Business
What a Good Agency Onboarding Process Looks Like
The first few weeks of working with a new marketing agency set the tone for everything that follows. Get the onboarding right, and both sides hit the ground running with shared expectations. Get it wrong, and the relationship starts with confusion, misaligned goals, and early friction that can compound over time.
Yet for something so consequential, onboarding is sometimes treated as an afterthought. Many agencies jump straight into execution without laying the foundation, and many clients let them, eager to see results as quickly as possible. That urgency is understandable. But skipping the building blocks almost always costs more time than it saves.
Why Onboarding Matters
A common misconception is that onboarding is just admin. Signing contracts, exchanging logins, and scheduling a kickoff call. Those things are part of it, sure. But genuine onboarding goes far deeper.
It’s the process through which an agency learns how a business operates. Not just what products or services it offers, but how decisions get made internally, what the brand sounds like when it’s at its best, where previous marketing efforts have failed, and what success might look like. Without that understanding, even a technically skilled agency is working with one hand tied behind its back.
From the client’s side, onboarding is also the first real test of how the agency functions. Are they organised? Do they ask thoughtful questions? Do they listen? The quality of an agency’s onboarding process reveals more about its capabilities than any pitch deck ever could.
The Discovery Phase
Strong onboarding begins with discovery, and discovery should feel more like a conversation than an interrogation. The best agencies approach this phase with genuine curiosity. They want to understand the competitive landscape, the customer journey, the internal politics that might affect campaign approvals, and the historical context behind past marketing decisions.
This is where specificity matters. Good agencies tailor their discovery around the client’s industry and business model. They’ll ask a SaaS company different questions than they’d ask an eCommerce brand, because the marketing challenges are fundamentally different.
One often overlooked element of discovery is understanding what hasn’t worked before. Clients carry baggage from previous agency relationships, failed campaigns, and internal initiatives that never gained traction. Surfacing those experiences early helps an agency avoid repeating mistakes and builds trust by showing they care about context, not just deliverables.
Setting Expectations
This is where many agency relationships quietly start to unravel.

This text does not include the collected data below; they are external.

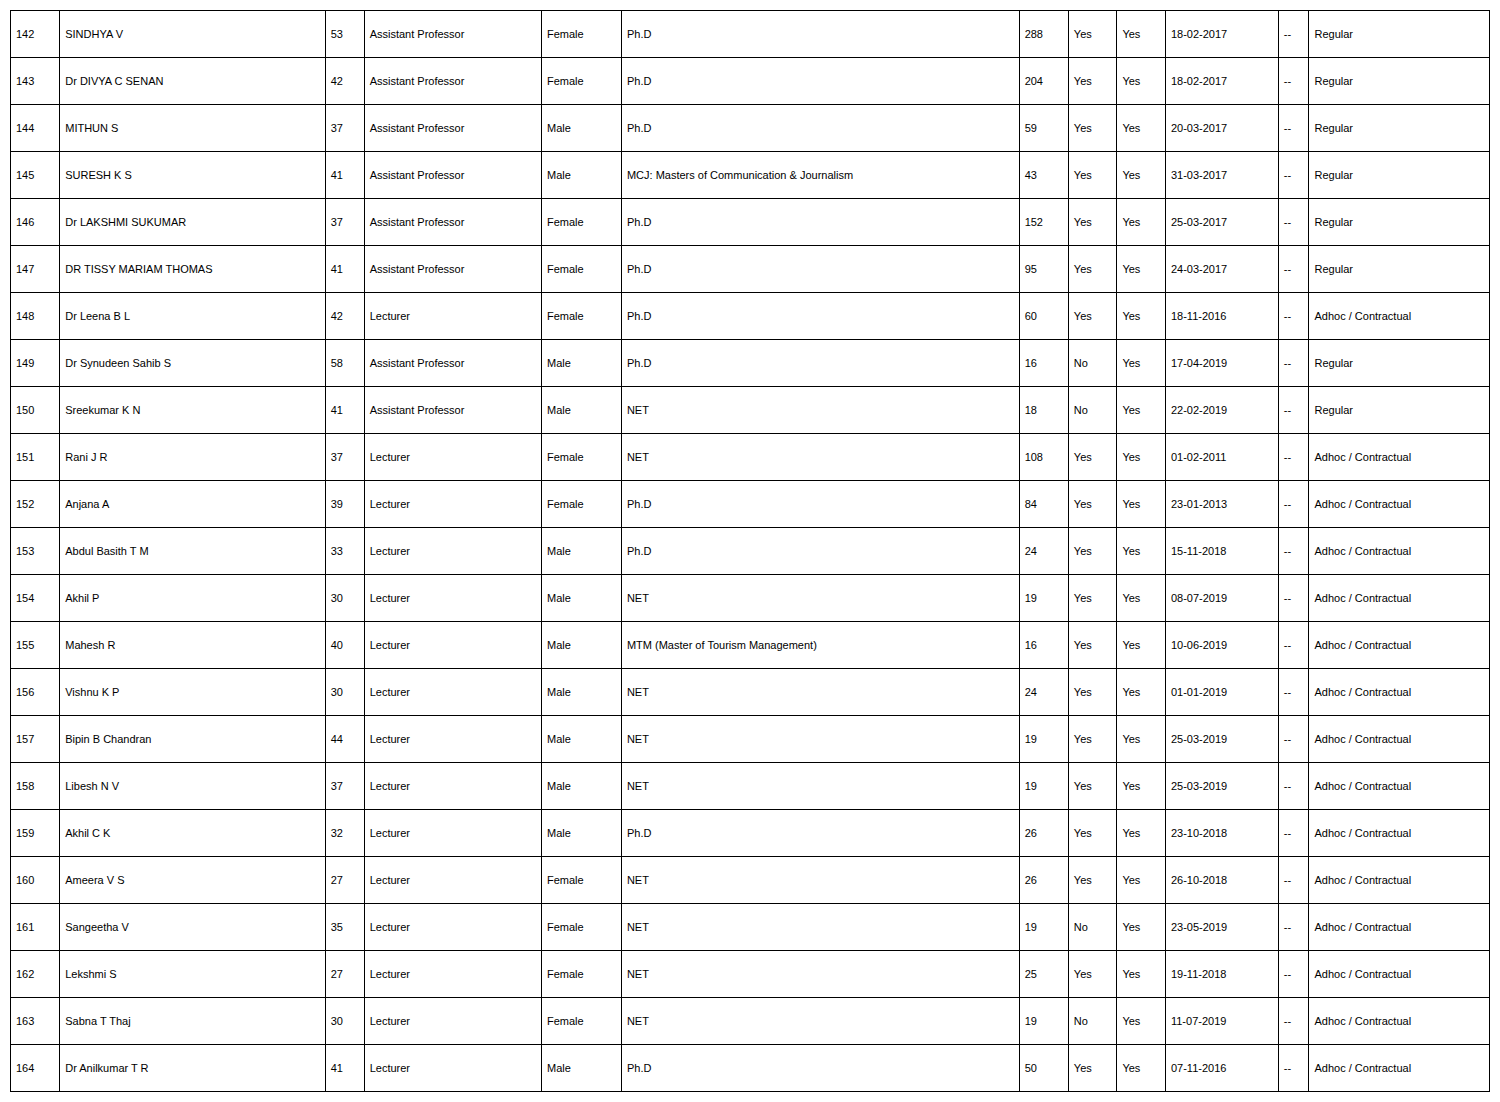| 142 | SINDHYA V | 53 | Assistant Professor | Female | Ph.D | 288 | Yes | Yes | 18-02-2017 | -- | Regular |
| 143 | Dr DIVYA C SENAN | 42 | Assistant Professor | Female | Ph.D | 204 | Yes | Yes | 18-02-2017 | -- | Regular |
| 144 | MITHUN S | 37 | Assistant Professor | Male | Ph.D | 59 | Yes | Yes | 20-03-2017 | -- | Regular |
| 145 | SURESH K S | 41 | Assistant Professor | Male | MCJ: Masters of Communication & Journalism | 43 | Yes | Yes | 31-03-2017 | -- | Regular |
| 146 | Dr LAKSHMI SUKUMAR | 37 | Assistant Professor | Female | Ph.D | 152 | Yes | Yes | 25-03-2017 | -- | Regular |
| 147 | DR TISSY MARIAM THOMAS | 41 | Assistant Professor | Female | Ph.D | 95 | Yes | Yes | 24-03-2017 | -- | Regular |
| 148 | Dr Leena B L | 42 | Lecturer | Female | Ph.D | 60 | Yes | Yes | 18-11-2016 | -- | Adhoc / Contractual |
| 149 | Dr Synudeen Sahib S | 58 | Assistant Professor | Male | Ph.D | 16 | No | Yes | 17-04-2019 | -- | Regular |
| 150 | Sreekumar K N | 41 | Assistant Professor | Male | NET | 18 | No | Yes | 22-02-2019 | -- | Regular |
| 151 | Rani J R | 37 | Lecturer | Female | NET | 108 | Yes | Yes | 01-02-2011 | -- | Adhoc / Contractual |
| 152 | Anjana A | 39 | Lecturer | Female | Ph.D | 84 | Yes | Yes | 23-01-2013 | -- | Adhoc / Contractual |
| 153 | Abdul Basith T M | 33 | Lecturer | Male | Ph.D | 24 | Yes | Yes | 15-11-2018 | -- | Adhoc / Contractual |
| 154 | Akhil P | 30 | Lecturer | Male | NET | 19 | Yes | Yes | 08-07-2019 | -- | Adhoc / Contractual |
| 155 | Mahesh R | 40 | Lecturer | Male | MTM (Master of Tourism Management) | 16 | Yes | Yes | 10-06-2019 | -- | Adhoc / Contractual |
| 156 | Vishnu K P | 30 | Lecturer | Male | NET | 24 | Yes | Yes | 01-01-2019 | -- | Adhoc / Contractual |
| 157 | Bipin B Chandran | 44 | Lecturer | Male | NET | 19 | Yes | Yes | 25-03-2019 | -- | Adhoc / Contractual |
| 158 | Libesh N V | 37 | Lecturer | Male | NET | 19 | Yes | Yes | 25-03-2019 | -- | Adhoc / Contractual |
| 159 | Akhil C K | 32 | Lecturer | Male | Ph.D | 26 | Yes | Yes | 23-10-2018 | -- | Adhoc / Contractual |
| 160 | Ameera V S | 27 | Lecturer | Female | NET | 26 | Yes | Yes | 26-10-2018 | -- | Adhoc / Contractual |
| 161 | Sangeetha V | 35 | Lecturer | Female | NET | 19 | No | Yes | 23-05-2019 | -- | Adhoc / Contractual |
| 162 | Lekshmi S | 27 | Lecturer | Female | NET | 25 | Yes | Yes | 19-11-2018 | -- | Adhoc / Contractual |
| 163 | Sabna T Thaj | 30 | Lecturer | Female | NET | 19 | No | Yes | 11-07-2019 | -- | Adhoc / Contractual |
| 164 | Dr Anilkumar T R | 41 | Lecturer | Male | Ph.D | 50 | Yes | Yes | 07-11-2016 | -- | Adhoc / Contractual |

Expectations around timelines, communication, reporting, and results get discussed loosely in a kickoff meeting and then never revisited until someone is disappointed.
A well-structured onboarding process puts these conversations front and centre. How often will the agency report on progress? What does the approval workflow look like? Who on the client’s side has final sign-off, and how quickly can they turn things around? These aren’t glamorous questions, but they prevent the kind of low-grade frustration that erodes relationships over the course of months.

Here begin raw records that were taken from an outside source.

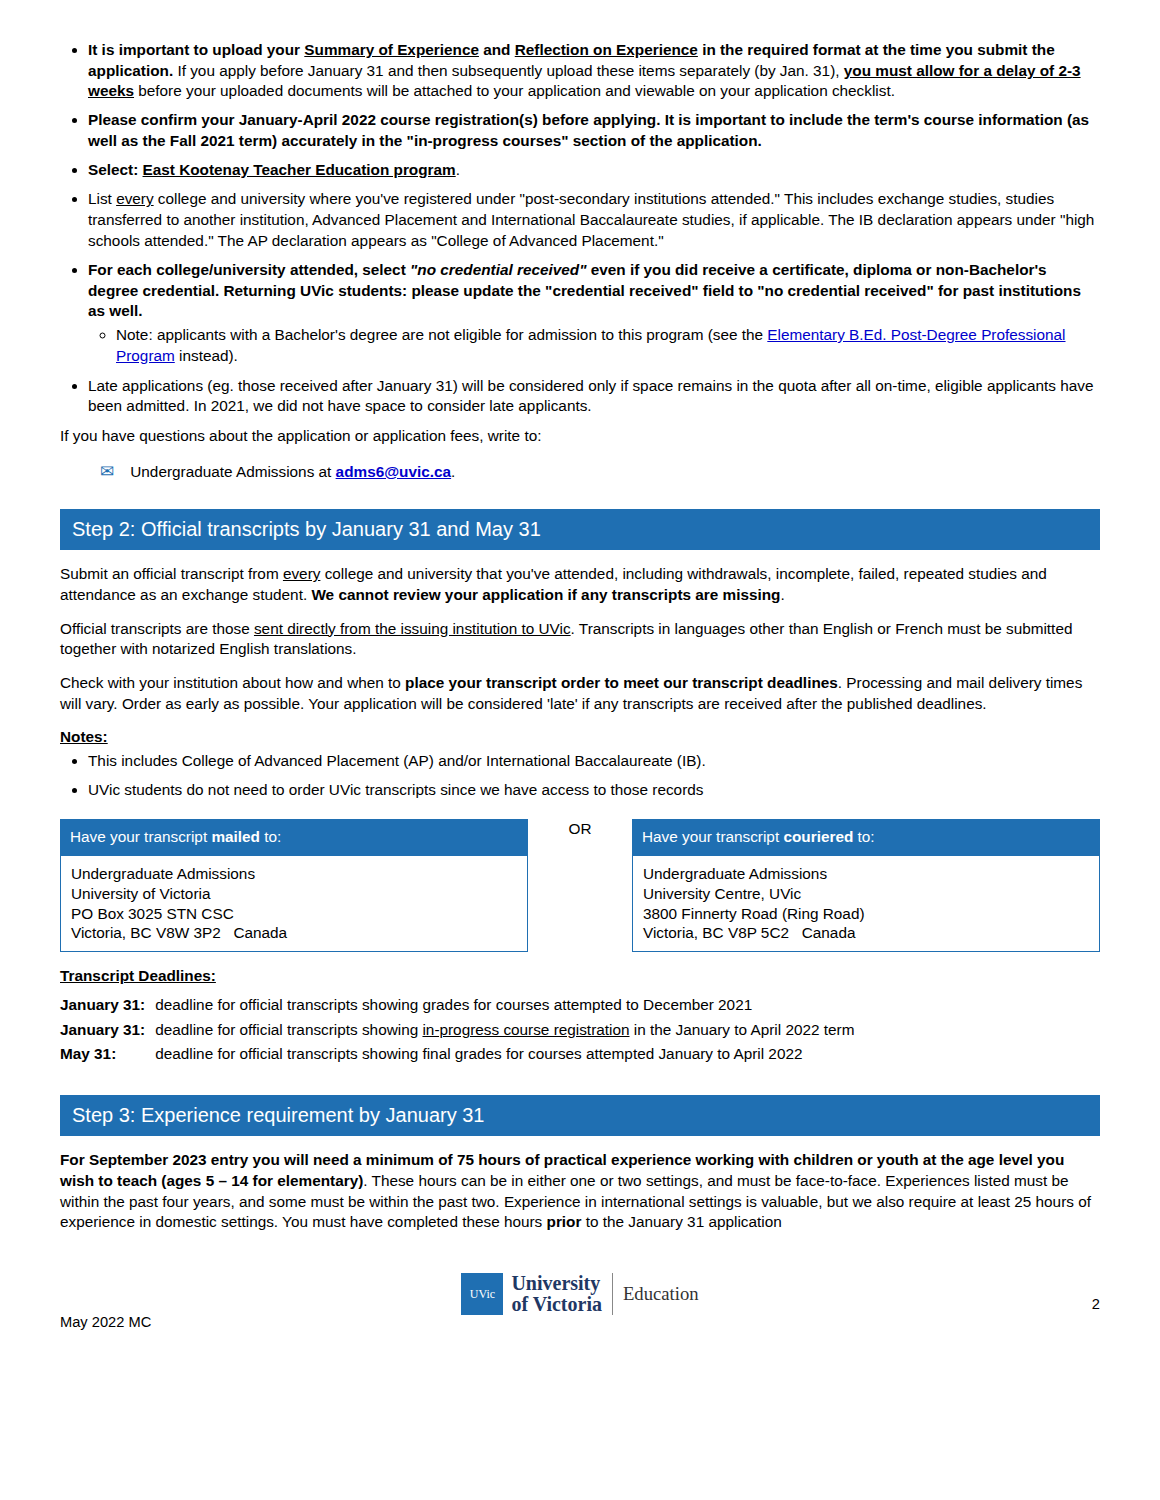It is important to upload your Summary of Experience and Reflection on Experience in the required format at the time you submit the application. If you apply before January 31 and then subsequently upload these items separately (by Jan. 31), you must allow for a delay of 2-3 weeks before your uploaded documents will be attached to your application and viewable on your application checklist.
Please confirm your January-April 2022 course registration(s) before applying. It is important to include the term's course information (as well as the Fall 2021 term) accurately in the "in-progress courses" section of the application.
Select: East Kootenay Teacher Education program.
List every college and university where you've registered under "post-secondary institutions attended." This includes exchange studies, studies transferred to another institution, Advanced Placement and International Baccalaureate studies, if applicable. The IB declaration appears under "high schools attended." The AP declaration appears as "College of Advanced Placement."
For each college/university attended, select "no credential received" even if you did receive a certificate, diploma or non-Bachelor's degree credential. Returning UVic students: please update the "credential received" field to "no credential received" for past institutions as well.
Note: applicants with a Bachelor's degree are not eligible for admission to this program (see the Elementary B.Ed. Post-Degree Professional Program instead).
Late applications (eg. those received after January 31) will be considered only if space remains in the quota after all on-time, eligible applicants have been admitted. In 2021, we did not have space to consider late applicants.
If you have questions about the application or application fees, write to:
✉ Undergraduate Admissions at adms6@uvic.ca.
Step 2: Official transcripts by January 31 and May 31
Submit an official transcript from every college and university that you've attended, including withdrawals, incomplete, failed, repeated studies and attendance as an exchange student. We cannot review your application if any transcripts are missing.
Official transcripts are those sent directly from the issuing institution to UVic. Transcripts in languages other than English or French must be submitted together with notarized English translations.
Check with your institution about how and when to place your transcript order to meet our transcript deadlines. Processing and mail delivery times will vary. Order as early as possible. Your application will be considered 'late' if any transcripts are received after the published deadlines.
Notes:
This includes College of Advanced Placement (AP) and/or International Baccalaureate (IB).
UVic students do not need to order UVic transcripts since we have access to those records
| Have your transcript mailed to: Undergraduate Admissions University of Victoria PO Box 3025 STN CSC Victoria, BC V8W 3P2 Canada | OR | Have your transcript couriered to: Undergraduate Admissions University Centre, UVic 3800 Finnerty Road (Ring Road) Victoria, BC V8P 5C2 Canada |
Transcript Deadlines:
| January 31: | deadline for official transcripts showing grades for courses attempted to December 2021 |
| January 31: | deadline for official transcripts showing in-progress course registration in the January to April 2022 term |
| May 31: | deadline for official transcripts showing final grades for courses attempted January to April 2022 |
Step 3: Experience requirement by January 31
For September 2023 entry you will need a minimum of 75 hours of practical experience working with children or youth at the age level you wish to teach (ages 5 – 14 for elementary). These hours can be in either one or two settings, and must be face-to-face. Experiences listed must be within the past four years, and some must be within the past two. Experience in international settings is valuable, but we also require at least 25 hours of experience in domestic settings. You must have completed these hours prior to the January 31 application
May 2022 MC
UVic University
of Victoria Education
2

A reputable Digital Marketing Agency in London will formalise these expectations in a shared document during the first week. It doesn’t need to be elaborate. A simple one-page overview covering communication cadence, key contacts, deliverable timelines, and escalation processes gives both sides something concrete to refer back to when things inevitably get busy.

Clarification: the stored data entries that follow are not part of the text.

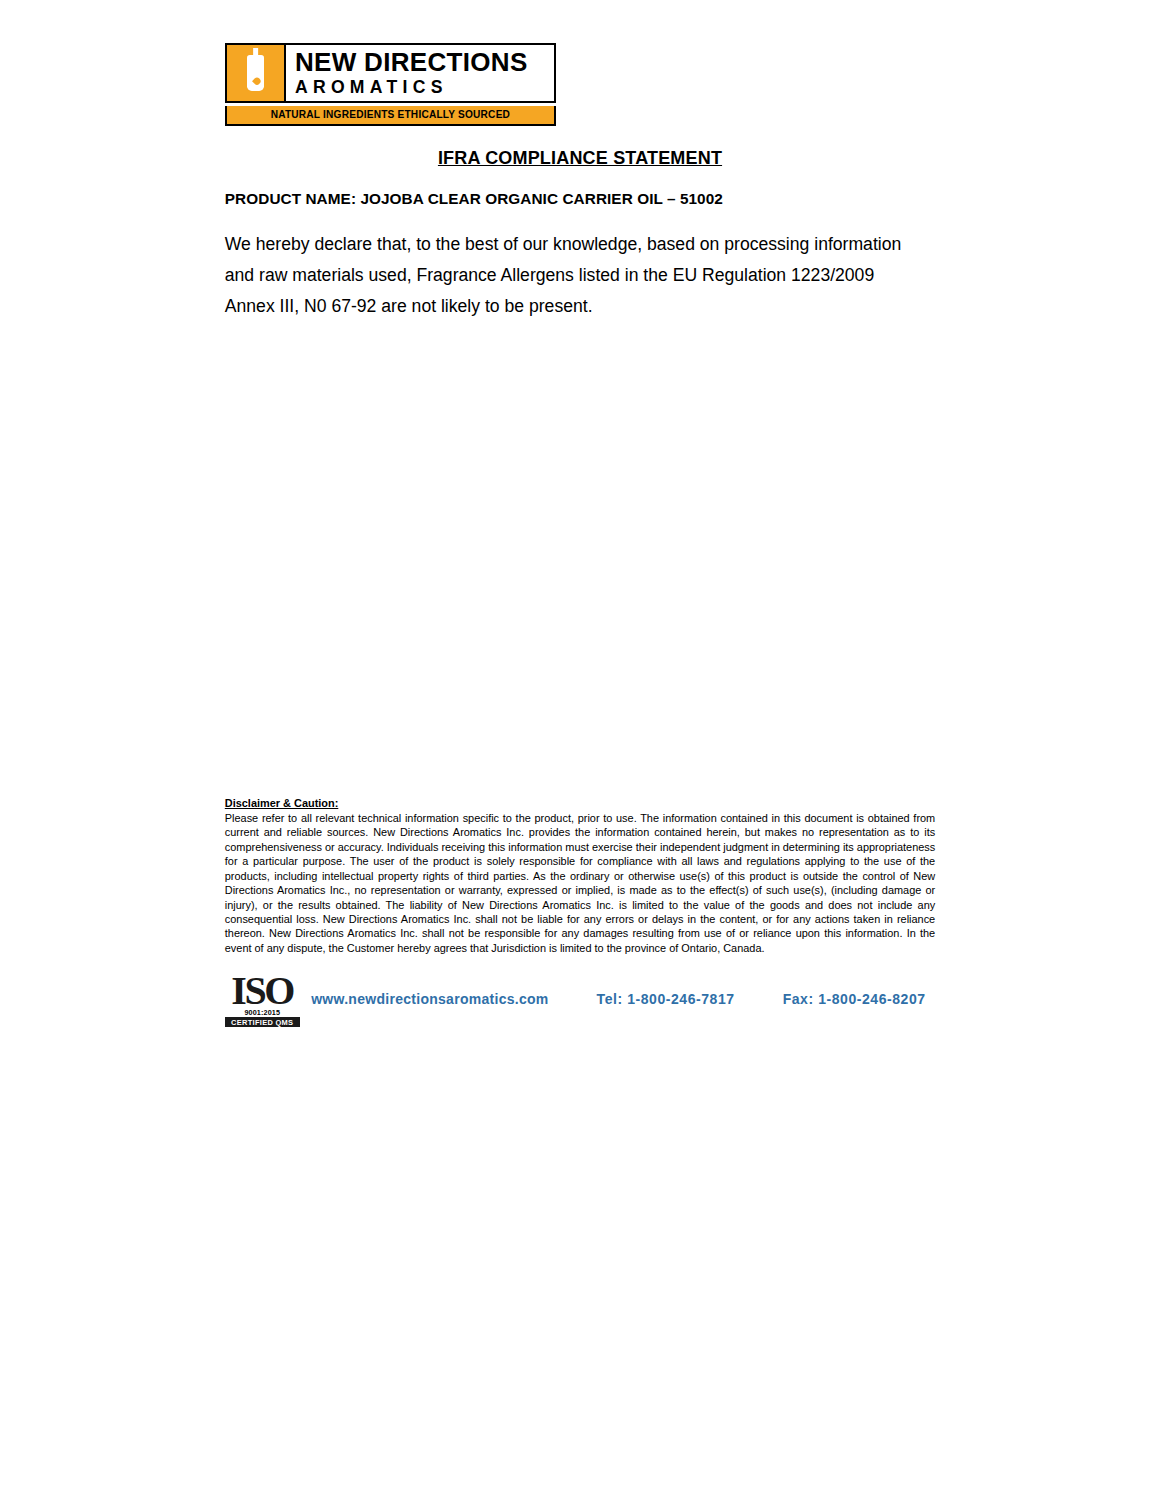NEW DIRECTIONS
AROMATICS
NATURAL INGREDIENTS ETHICALLY SOURCED
IFRA COMPLIANCE STATEMENT
PRODUCT NAME: JOJOBA CLEAR ORGANIC CARRIER OIL – 51002
We hereby declare that, to the best of our knowledge, based on processing information and raw materials used, Fragrance Allergens listed in the EU Regulation 1223/2009 Annex III, N0 67-92 are not likely to be present.
Disclaimer & Caution:
Please refer to all relevant technical information specific to the product, prior to use. The information contained in this document is obtained from current and reliable sources. New Directions Aromatics Inc. provides the information contained herein, but makes no representation as to its comprehensiveness or accuracy. Individuals receiving this information must exercise their independent judgment in determining its appropriateness for a particular purpose. The user of the product is solely responsible for compliance with all laws and regulations applying to the use of the products, including intellectual property rights of third parties. As the ordinary or otherwise use(s) of this product is outside the control of New Directions Aromatics Inc., no representation or warranty, expressed or implied, is made as to the effect(s) of such use(s), (including damage or injury), or the results obtained. The liability of New Directions Aromatics Inc. is limited to the value of the goods and does not include any consequential loss. New Directions Aromatics Inc. shall not be liable for any errors or delays in the content, or for any actions taken in reliance thereon. New Directions Aromatics Inc. shall not be responsible for any damages resulting from use of or reliance upon this information. In the event of any dispute, the Customer hereby agrees that Jurisdiction is limited to the province of Ontario, Canada.
ISO
9001:2015
CERTIFIED QMS
www.newdirectionsaromatics.com Tel: 1-800-246-7817 Fax: 1-800-246-8207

Access, Tools, and the Boring Stuff
There’s a practical side to onboarding that’s easy to underestimate. Agencies need access to analytics platforms, ad accounts, CMS systems, brand guidelines, previous campaign assets, and often CRM data. Getting all of that sorted in the first week prevents killing early momentum.
The best agencies send a detailed access checklist before the first meeting. They know from experience that chasing logins and permissions can chew through days if it’s not handled proactively. Some will even assign a dedicated onboarding contact whose sole job during that first fortnight is making sure everything runs smoothly.
On the client side, there’s a responsibility here too. Agencies can only move as fast as the information they’re given. If brand guidelines live in someone’s inbox from 2019 and nobody can find the Google Analytics login, that’s not an agency problem. Clients who prepare for onboarding with the same diligence they expect from their agency tend to get better results, faster.
What Separates Good Onboarding from Great Onboarding
It’s incredibly simple and can be summarised as such: Good onboarding is thorough and professional. Great onboarding makes the client feel like the agency genuinely cares about their business, not just their budget.